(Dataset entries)
□ □ □
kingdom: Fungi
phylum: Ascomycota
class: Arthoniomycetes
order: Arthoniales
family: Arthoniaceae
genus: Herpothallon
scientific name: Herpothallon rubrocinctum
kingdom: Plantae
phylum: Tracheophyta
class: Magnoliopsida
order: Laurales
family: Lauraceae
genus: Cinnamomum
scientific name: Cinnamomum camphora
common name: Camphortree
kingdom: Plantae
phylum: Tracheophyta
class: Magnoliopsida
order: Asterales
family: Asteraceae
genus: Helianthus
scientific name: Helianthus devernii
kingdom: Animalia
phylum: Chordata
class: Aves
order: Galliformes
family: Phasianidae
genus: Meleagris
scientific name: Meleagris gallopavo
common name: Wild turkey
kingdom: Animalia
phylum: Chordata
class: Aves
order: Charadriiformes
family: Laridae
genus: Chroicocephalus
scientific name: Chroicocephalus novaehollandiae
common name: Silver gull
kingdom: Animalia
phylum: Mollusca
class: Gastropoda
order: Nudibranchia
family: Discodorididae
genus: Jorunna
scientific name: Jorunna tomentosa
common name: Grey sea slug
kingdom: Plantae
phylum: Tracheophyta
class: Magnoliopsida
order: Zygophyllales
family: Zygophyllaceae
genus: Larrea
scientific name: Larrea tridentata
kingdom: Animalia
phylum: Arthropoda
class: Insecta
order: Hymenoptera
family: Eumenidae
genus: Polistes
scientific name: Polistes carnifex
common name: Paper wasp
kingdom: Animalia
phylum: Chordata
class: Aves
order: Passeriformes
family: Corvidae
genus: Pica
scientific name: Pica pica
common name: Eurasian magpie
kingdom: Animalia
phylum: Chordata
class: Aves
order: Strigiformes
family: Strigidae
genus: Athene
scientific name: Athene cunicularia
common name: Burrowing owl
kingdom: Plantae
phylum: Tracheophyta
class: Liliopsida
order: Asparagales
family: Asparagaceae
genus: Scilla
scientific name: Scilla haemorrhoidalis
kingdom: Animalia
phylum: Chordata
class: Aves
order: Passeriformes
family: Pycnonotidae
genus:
□ □ □
**TASK REQUIREMENTS**
Render every line of the items above as a JSON list of strings, with one string per line and blank lines omitted.

**EXERCISE RESULT**
[
  "kingdom: Fungi",
  "phylum: Ascomycota",
  "class: Arthoniomycetes",
  "order: Arthoniales",
  "family: Arthoniaceae",
  "genus: Herpothallon",
  "scientific name: Herpothallon rubrocinctum",
  "kingdom: Plantae",
  "phylum: Tracheophyta",
  "class: Magnoliopsida",
  "order: Laurales",
  "family: Lauraceae",
  "genus: Cinnamomum",
  "scientific name: Cinnamomum camphora",
  "common name: Camphortree",
  "kingdom: Plantae",
  "phylum: Tracheophyta",
  "class: Magnoliopsida",
  "order: Asterales",
  "family: Asteraceae",
  "genus: Helianthus",
  "scientific name: Helianthus devernii",
  "kingdom: Animalia",
  "phylum: Chordata",
  "class: Aves",
  "order: Galliformes",
  "family: Phasianidae",
  "genus: Meleagris",
  "scientific name: Meleagris gallopavo",
  "common name: Wild turkey",
  "kingdom: Animalia",
  "phylum: Chordata",
  "class: Aves",
  "order: Charadriiformes",
  "family: Laridae",
  "genus: Chroicocephalus",
  "scientific name: Chroicocephalus novaehollandiae",
  "common name: Silver gull",
  "kingdom: Animalia",
  "phylum: Mollusca",
  "class: Gastropoda",
  "order: Nudibranchia",
  "family: Discodorididae",
  "genus: Jorunna",
  "scientific name: Jorunna tomentosa",
  "common name: Grey sea slug",
  "kingdom: Plantae",
  "phylum: Tracheophyta",
  "class: Magnoliopsida",
  "order: Zygophyllales",
  "family: Zygophyllaceae",
  "genus: Larrea",
  "scientific name: Larrea tridentata",
  "kingdom: Animalia",
  "phylum: Arthropoda",
  "class: Insecta",
  "order: Hymenoptera",
  "family: Eumenidae",
  "genus: Polistes",
  "scientific name: Polistes carnifex",
  "common name: Paper wasp",
  "kingdom: Animalia",
  "phylum: Chordata",
  "class: Aves",
  "order: Passeriformes",
  "family: Corvidae",
  "genus: Pica",
  "scientific name: Pica pica",
  "common name: Eurasian magpie",
  "kingdom: Animalia",
  "phylum: Chordata",
  "class: Aves",
  "order: Strigiformes",
  "family: Strigidae",
  "genus: Athene",
  "scientific name: Athene cunicularia",
  "common name: Burrowing owl",
  "kingdom: Plantae",
  "phylum: Tracheophyta",
  "class: Liliopsida",
  "order: Asparagales",
  "family: Asparagaceae",
  "genus: Scilla",
  "scientific name: Scilla haemorrhoidalis",
  "kingdom: Animalia",
  "phylum: Chordata",
  "class: Aves",
  "order: Passeriformes",
  "family: Pycnonotidae",
  "genus:"
]